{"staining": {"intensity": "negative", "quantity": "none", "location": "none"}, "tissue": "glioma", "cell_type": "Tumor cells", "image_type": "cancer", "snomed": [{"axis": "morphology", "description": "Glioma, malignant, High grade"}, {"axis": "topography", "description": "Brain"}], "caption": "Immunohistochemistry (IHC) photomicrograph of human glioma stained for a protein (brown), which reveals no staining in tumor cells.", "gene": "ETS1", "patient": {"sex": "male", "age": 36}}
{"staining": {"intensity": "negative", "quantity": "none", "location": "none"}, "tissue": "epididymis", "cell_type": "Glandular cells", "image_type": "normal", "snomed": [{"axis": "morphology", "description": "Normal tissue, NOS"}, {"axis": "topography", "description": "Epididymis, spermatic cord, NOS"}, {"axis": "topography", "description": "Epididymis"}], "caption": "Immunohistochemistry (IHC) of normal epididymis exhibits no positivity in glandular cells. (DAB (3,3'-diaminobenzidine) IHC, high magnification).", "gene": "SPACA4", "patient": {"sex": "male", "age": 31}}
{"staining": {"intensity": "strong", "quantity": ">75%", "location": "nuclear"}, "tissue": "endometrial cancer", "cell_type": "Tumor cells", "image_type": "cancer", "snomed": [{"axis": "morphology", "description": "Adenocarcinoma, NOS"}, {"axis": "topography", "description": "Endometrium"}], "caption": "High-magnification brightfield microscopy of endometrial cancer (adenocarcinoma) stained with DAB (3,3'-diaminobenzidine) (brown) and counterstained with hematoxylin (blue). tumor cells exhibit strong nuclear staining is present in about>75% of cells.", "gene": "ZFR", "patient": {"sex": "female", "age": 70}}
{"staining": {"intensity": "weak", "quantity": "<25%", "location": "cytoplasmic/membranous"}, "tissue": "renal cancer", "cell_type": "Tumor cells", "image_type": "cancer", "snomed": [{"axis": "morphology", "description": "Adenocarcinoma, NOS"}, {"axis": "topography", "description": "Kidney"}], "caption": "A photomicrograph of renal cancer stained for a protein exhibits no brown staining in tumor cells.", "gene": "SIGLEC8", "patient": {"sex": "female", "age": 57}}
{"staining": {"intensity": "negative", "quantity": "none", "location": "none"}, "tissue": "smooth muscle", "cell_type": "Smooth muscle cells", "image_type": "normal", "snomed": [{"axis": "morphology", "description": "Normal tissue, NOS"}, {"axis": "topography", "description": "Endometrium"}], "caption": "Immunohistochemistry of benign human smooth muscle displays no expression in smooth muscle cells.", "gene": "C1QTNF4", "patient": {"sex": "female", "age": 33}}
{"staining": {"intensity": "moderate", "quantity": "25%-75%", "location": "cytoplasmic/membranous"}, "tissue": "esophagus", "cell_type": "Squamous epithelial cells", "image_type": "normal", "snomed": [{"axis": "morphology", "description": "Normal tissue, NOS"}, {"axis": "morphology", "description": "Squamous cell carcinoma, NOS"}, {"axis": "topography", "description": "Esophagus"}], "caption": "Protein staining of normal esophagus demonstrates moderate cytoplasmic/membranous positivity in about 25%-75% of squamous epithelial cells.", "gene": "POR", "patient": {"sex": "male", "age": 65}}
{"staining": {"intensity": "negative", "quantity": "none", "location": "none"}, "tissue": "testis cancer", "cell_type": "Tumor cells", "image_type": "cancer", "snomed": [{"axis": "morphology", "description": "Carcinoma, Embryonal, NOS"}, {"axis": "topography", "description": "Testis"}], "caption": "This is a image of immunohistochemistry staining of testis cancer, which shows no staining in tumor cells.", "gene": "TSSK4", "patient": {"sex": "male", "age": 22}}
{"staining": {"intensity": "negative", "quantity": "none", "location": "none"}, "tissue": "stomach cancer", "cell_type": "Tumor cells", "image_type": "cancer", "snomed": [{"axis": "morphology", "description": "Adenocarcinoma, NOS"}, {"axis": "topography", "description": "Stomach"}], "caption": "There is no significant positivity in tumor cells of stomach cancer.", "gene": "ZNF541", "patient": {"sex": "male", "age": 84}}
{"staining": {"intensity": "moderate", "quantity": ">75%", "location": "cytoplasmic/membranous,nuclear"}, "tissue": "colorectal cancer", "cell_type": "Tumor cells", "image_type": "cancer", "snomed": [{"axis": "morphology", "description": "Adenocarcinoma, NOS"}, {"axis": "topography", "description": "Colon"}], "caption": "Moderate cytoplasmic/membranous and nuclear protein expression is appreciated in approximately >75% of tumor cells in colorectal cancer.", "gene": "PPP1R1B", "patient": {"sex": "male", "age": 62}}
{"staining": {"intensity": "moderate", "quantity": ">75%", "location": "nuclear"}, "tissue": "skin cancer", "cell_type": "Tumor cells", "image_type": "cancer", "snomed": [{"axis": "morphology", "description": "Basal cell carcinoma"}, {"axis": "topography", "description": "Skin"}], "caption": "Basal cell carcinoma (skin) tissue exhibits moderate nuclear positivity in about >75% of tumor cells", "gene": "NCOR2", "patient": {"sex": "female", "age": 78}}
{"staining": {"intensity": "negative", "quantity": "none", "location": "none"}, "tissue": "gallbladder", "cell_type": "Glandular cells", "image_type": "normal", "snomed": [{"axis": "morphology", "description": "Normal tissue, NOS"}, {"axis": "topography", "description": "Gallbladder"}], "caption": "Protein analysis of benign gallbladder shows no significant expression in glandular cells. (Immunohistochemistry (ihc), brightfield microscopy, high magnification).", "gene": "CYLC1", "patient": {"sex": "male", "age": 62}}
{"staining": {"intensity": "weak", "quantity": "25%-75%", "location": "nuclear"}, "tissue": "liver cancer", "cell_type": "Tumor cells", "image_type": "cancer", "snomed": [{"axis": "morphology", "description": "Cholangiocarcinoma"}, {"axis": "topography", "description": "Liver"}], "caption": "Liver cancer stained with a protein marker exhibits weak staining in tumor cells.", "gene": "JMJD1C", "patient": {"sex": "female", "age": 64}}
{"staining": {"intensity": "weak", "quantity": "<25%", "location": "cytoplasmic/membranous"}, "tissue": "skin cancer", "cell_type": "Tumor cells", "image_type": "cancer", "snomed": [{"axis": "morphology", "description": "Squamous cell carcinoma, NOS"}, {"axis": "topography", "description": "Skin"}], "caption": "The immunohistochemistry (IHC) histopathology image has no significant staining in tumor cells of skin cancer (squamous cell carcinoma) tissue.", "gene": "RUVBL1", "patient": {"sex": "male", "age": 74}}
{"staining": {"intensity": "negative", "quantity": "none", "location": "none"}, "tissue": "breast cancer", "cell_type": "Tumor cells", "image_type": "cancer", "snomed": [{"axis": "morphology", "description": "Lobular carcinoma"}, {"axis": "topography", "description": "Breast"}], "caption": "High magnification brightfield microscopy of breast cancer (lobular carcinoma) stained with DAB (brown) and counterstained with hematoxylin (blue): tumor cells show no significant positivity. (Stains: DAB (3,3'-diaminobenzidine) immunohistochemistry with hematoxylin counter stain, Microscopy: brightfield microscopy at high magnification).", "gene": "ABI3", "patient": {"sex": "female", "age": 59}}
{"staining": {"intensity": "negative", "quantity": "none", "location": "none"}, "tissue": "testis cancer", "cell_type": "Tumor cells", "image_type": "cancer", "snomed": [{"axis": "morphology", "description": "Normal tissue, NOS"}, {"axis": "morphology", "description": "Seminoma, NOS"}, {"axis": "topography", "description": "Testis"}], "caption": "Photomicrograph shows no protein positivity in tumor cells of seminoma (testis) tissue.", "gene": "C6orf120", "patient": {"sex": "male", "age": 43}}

• • • • • • •

What the task asks: Among the lines above, repeat exactly those from the line with "cancer stained with" to the line with "microscopy of breast", counting both ends.

Response area:
{"staining": {"intensity": "weak", "quantity": "25%-75%", "location": "nuclear"}, "tissue": "liver cancer", "cell_type": "Tumor cells", "image_type": "cancer", "snomed": [{"axis": "morphology", "description": "Cholangiocarcinoma"}, {"axis": "topography", "description": "Liver"}], "caption": "Liver cancer stained with a protein marker exhibits weak staining in tumor cells.", "gene": "JMJD1C", "patient": {"sex": "female", "age": 64}}
{"staining": {"intensity": "weak", "quantity": "<25%", "location": "cytoplasmic/membranous"}, "tissue": "skin cancer", "cell_type": "Tumor cells", "image_type": "cancer", "snomed": [{"axis": "morphology", "description": "Squamous cell carcinoma, NOS"}, {"axis": "topography", "description": "Skin"}], "caption": "The immunohistochemistry (IHC) histopathology image has no significant staining in tumor cells of skin cancer (squamous cell carcinoma) tissue.", "gene": "RUVBL1", "patient": {"sex": "male", "age": 74}}
{"staining": {"intensity": "negative", "quantity": "none", "location": "none"}, "tissue": "breast cancer", "cell_type": "Tumor cells", "image_type": "cancer", "snomed": [{"axis": "morphology", "description": "Lobular carcinoma"}, {"axis": "topography", "description": "Breast"}], "caption": "High magnification brightfield microscopy of breast cancer (lobular carcinoma) stained with DAB (brown) and counterstained with hematoxylin (blue): tumor cells show no significant positivity. (Stains: DAB (3,3'-diaminobenzidine) immunohistochemistry with hematoxylin counter stain, Microscopy: brightfield microscopy at high magnification).", "gene": "ABI3", "patient": {"sex": "female", "age": 59}}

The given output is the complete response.